19 janeiro 2009

Niassa: novas áreas com ouro e pedras preciosas

Segundo o Macauhub na edição online de hoje, Horário Linaula, porta-voz da Direcção Provincial dos Recursos Minerais da província do Niassa, afirmou que se procedeu ao reconhecimento de novas áreas de ocorrência de ouro e pedras preciosas em pelo menos quatro distritos.
Observação: o meu correspondente em Paris, o Ricardo, que foi quem me enviou a referência do portal, chamou a atenção para dois pontos: (1) a ocorrência de ouro e de pedras preciosas não quer dizer que seja comercialmente viável a sua exploração; (2) as somas gastas nos trabalhos de reconhecimento são mesmo muito modestas, cerca de USD 20,000.

7 comentários:

Camila disse...

Tomara que as buscas pelas pedras preciosas tragam boas novas e não más consequencias ao país.

Parabéns pelo blog.

Carlos Serra disse...

Obrigado pela visita, Camila.

Anónimo disse...

OCORRÊNCIAS de Ouro e Pedras Preciosas temos em todas as Províncias.

A questão é saber se as reservas (quantidades em condições de exploração económicamente viável)justificam ou não a exploração empresarial em condições de sustentabilidade e respeito pelo ambiente.

Na maior parte dos casos são ocorrências aluvionares, em bolsadas, com muito interesse para o garimpo, mas sem dimensão para interessar grupos emresariais.

No caso do Ouro, como do petróleo, a determinação de reservas implica investimentos vultuosos, só ao alcance de instituições com fundos (capital de risco) para prospecção e pesquisa.

Há multinacionais que investiram milhões de dolares em prospecção de Ouro no Niassa, nas zonas onde agora se faz referência a novas ocorrências, encontraram Ouro, mas concluiram que os custos para a sua extracção, aliados à falta de infraestruturas (estradas, energia electrica, etc) tornavam a exploração empresarial inviável. Desistiram: estão financeiramente estruturadas para assumirem esse risco.

A nível do Estado, na área dos recursos minerais (não renováveis) há uma enorme carência de investigação que permita conhecer melhor o potencial das diferentes zonas (porque ocorrem determinados minerais, donde vêm, etc.,) de modo a poderem definir políticas realistas para o seu aproveitamento.

Quer durante o período colonial, quer depois da Independência Nacional, os estudos sobre recursos minerais comtemplaram fundamentalmente a Zambézia. São muito escassos os estudos sobre Niassa (esse grande desconhecido) e mesmo sobre Cabo Delgado, Tete, Manica ou Sofala. LOGO, não estranhemos futuras notícias sobre a ocorrência deste ou daquele mineral nestas Provincias: está praticamente tudo por estudar; somos quase virgens nesta área.

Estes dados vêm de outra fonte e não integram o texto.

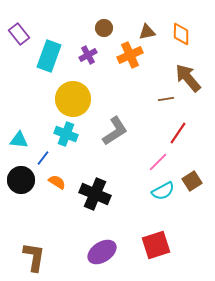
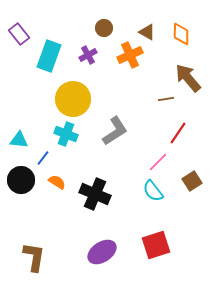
brown triangle: rotated 42 degrees clockwise
cyan semicircle: moved 10 px left; rotated 80 degrees clockwise
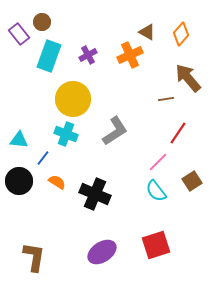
brown circle: moved 62 px left, 6 px up
orange diamond: rotated 40 degrees clockwise
black circle: moved 2 px left, 1 px down
cyan semicircle: moved 3 px right
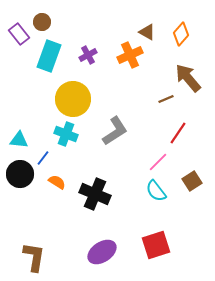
brown line: rotated 14 degrees counterclockwise
black circle: moved 1 px right, 7 px up
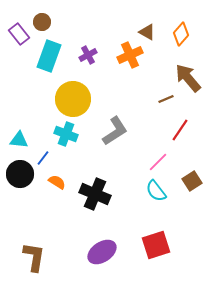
red line: moved 2 px right, 3 px up
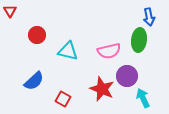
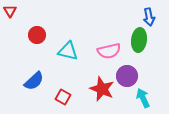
red square: moved 2 px up
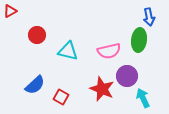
red triangle: rotated 32 degrees clockwise
blue semicircle: moved 1 px right, 4 px down
red square: moved 2 px left
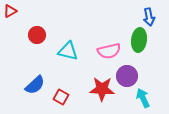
red star: rotated 20 degrees counterclockwise
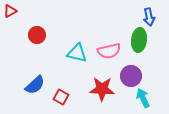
cyan triangle: moved 9 px right, 2 px down
purple circle: moved 4 px right
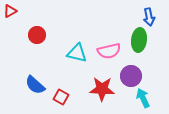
blue semicircle: rotated 85 degrees clockwise
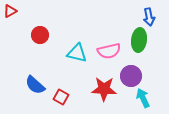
red circle: moved 3 px right
red star: moved 2 px right
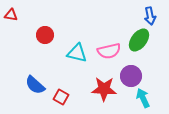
red triangle: moved 1 px right, 4 px down; rotated 40 degrees clockwise
blue arrow: moved 1 px right, 1 px up
red circle: moved 5 px right
green ellipse: rotated 30 degrees clockwise
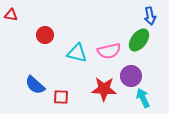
red square: rotated 28 degrees counterclockwise
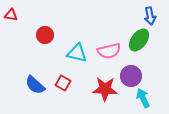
red star: moved 1 px right
red square: moved 2 px right, 14 px up; rotated 28 degrees clockwise
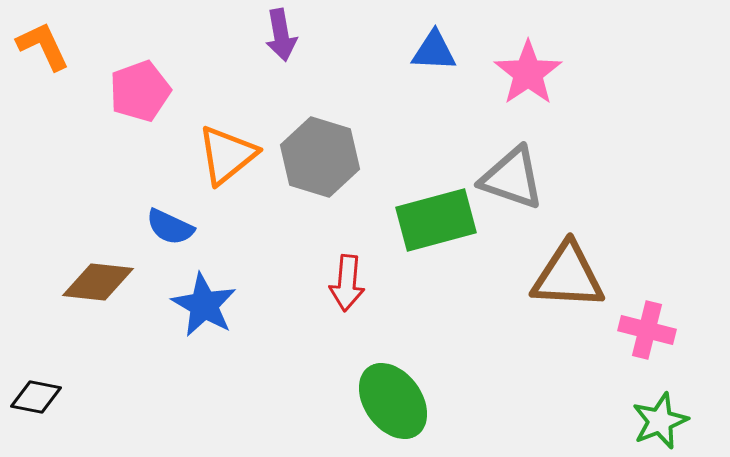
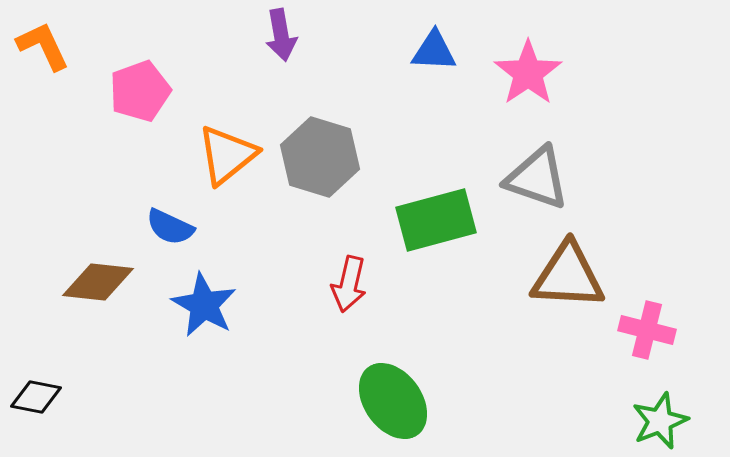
gray triangle: moved 25 px right
red arrow: moved 2 px right, 1 px down; rotated 8 degrees clockwise
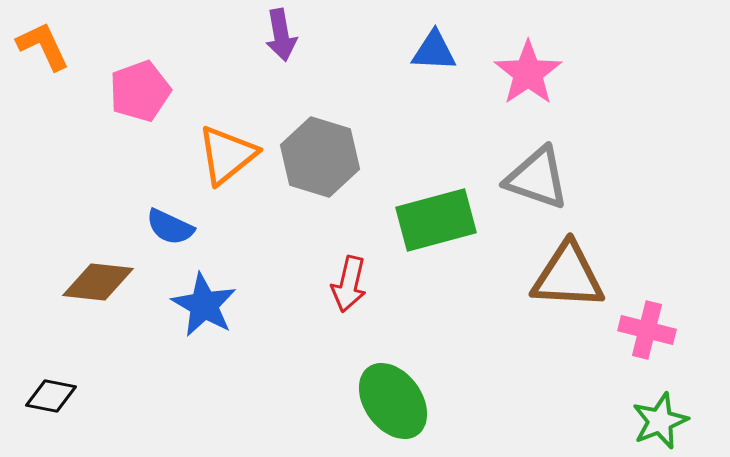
black diamond: moved 15 px right, 1 px up
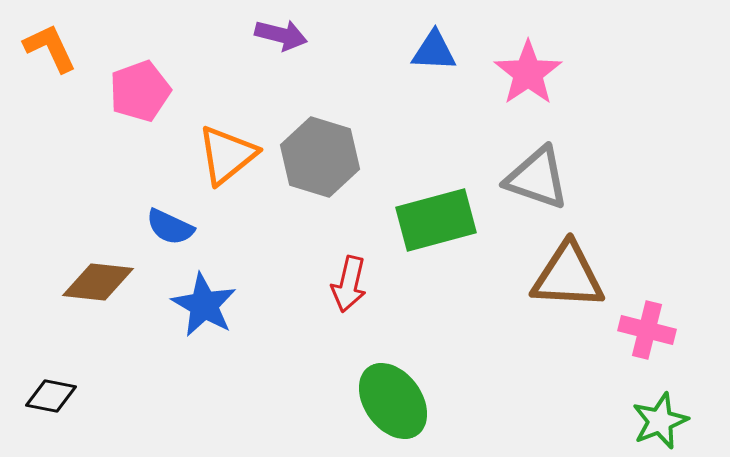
purple arrow: rotated 66 degrees counterclockwise
orange L-shape: moved 7 px right, 2 px down
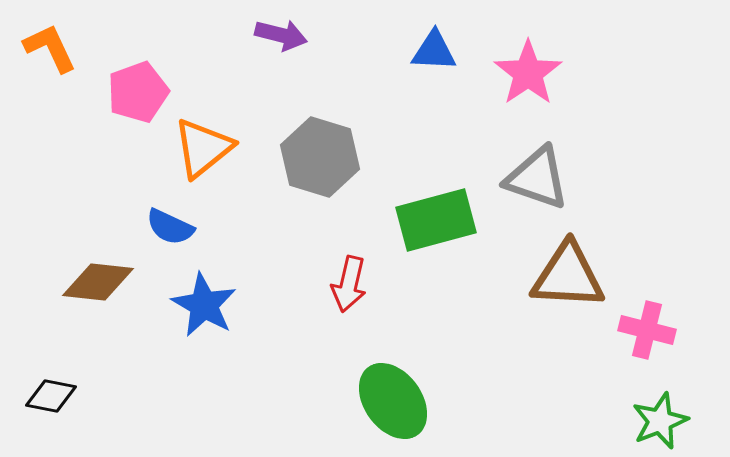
pink pentagon: moved 2 px left, 1 px down
orange triangle: moved 24 px left, 7 px up
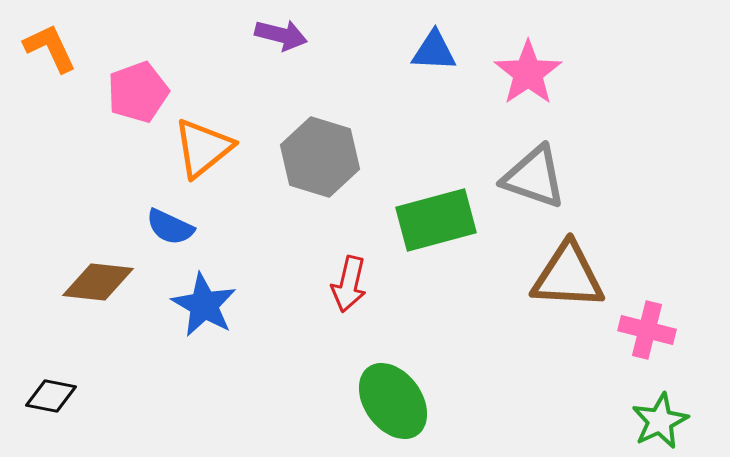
gray triangle: moved 3 px left, 1 px up
green star: rotated 4 degrees counterclockwise
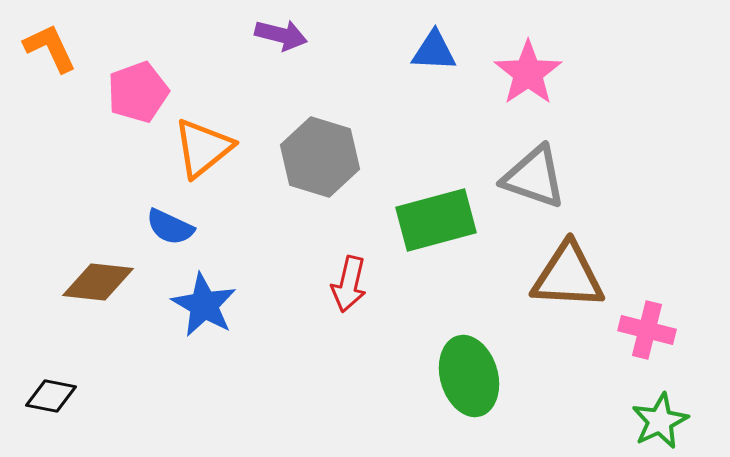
green ellipse: moved 76 px right, 25 px up; rotated 20 degrees clockwise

Preocupante, é saber que determinadas ocorrências, particularmente as de maior valor, são rapidamente "abocanhadas" pelas nossas elites, como consta em relação à ocorrência de determinado mineral, de muito alto valor, descoberto em área de reserva natural no Niassa: diz-se que, de mão beijada, essa área, interdita à exploração mineira,irá para o homem do cachimbo.

AM

Sir Baba Sharubu disse...

Thank you AM for your enlightening comment.
You have indicated that the MOZ elite would take over the best resources.
But the MOZ elite, like most of the Austral Africa elites, are financially very weak and unable to develop independently those resources. How could then those resources be developped ?

Anónimo disse...

Em alguns paises africanos pobres como o nosso o que as elites politicas fazem e garantir a propriedade da concessao (primeiro), depois ficam "a espreita" para ver se nao aparece (ou descobre)algum investidor com nivel de conhecimento da area e musculatura financeira para investir.
Ficando as ditas elites com uma percentagem do negocio (no caso na pesquisa dar boas indicacoes)resultane da posse da dita concessao.

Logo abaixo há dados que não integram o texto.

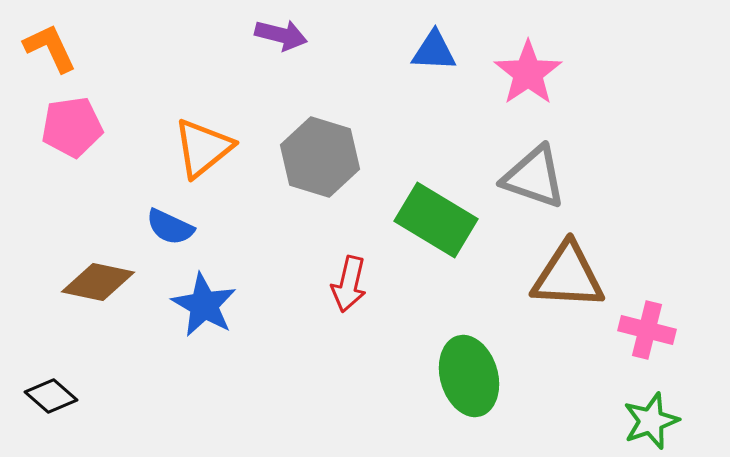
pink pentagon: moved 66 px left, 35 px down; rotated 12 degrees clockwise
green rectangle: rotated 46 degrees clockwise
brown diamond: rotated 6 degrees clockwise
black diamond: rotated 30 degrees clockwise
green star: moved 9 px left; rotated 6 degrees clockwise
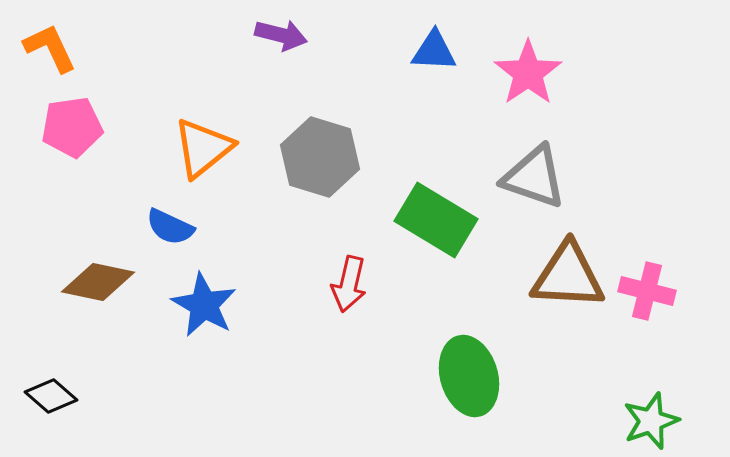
pink cross: moved 39 px up
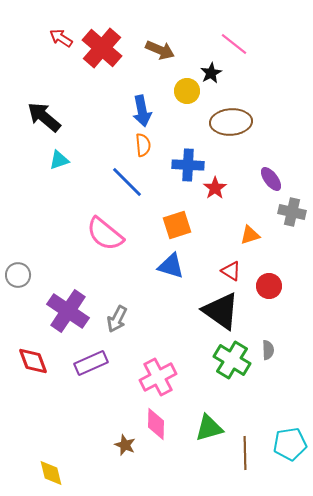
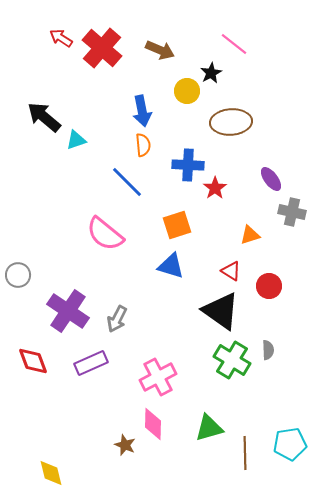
cyan triangle: moved 17 px right, 20 px up
pink diamond: moved 3 px left
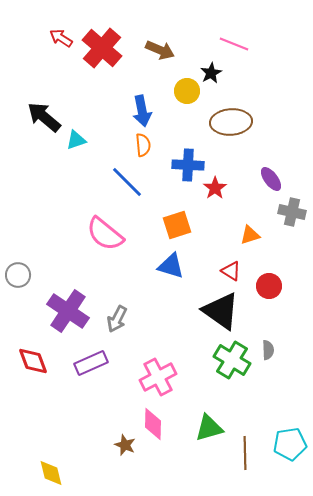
pink line: rotated 16 degrees counterclockwise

Sem querer elaboborar aqui os impactos sociais/politicos/ambientais e outros, negativos,nas comunidades locais. Resultantes sobretudo dessa mistura de interesses.

IChire

Reflectindo disse...

IChire, isso é com terras férteis também. Não é verdade?

Anónimo disse...

O IChire, disse tudo.

As nossas elites tem uma visão curta, estão interessadas no enriquecimento rápido e em colocar no exterior abundantes recursos financeiros ... para o que "der e vier" ... um pé cá, outro lá.

Preocupante é a posição do Governo, esquecendo que:

" O conhecimento que tivermos da Base de Recursos que a Geologia e a História nos legaram e o modo como a soubermos explorar e aproveitar serão, como sempre foram, factores determinantes de progresso e bem estar social".

Ou, em síntese: Os recursos são como o ar, sem grande importância até se sentir a sua falta.

O nosso Governo NÃO TEM uma política de ordenamento e aproveitamento geológico.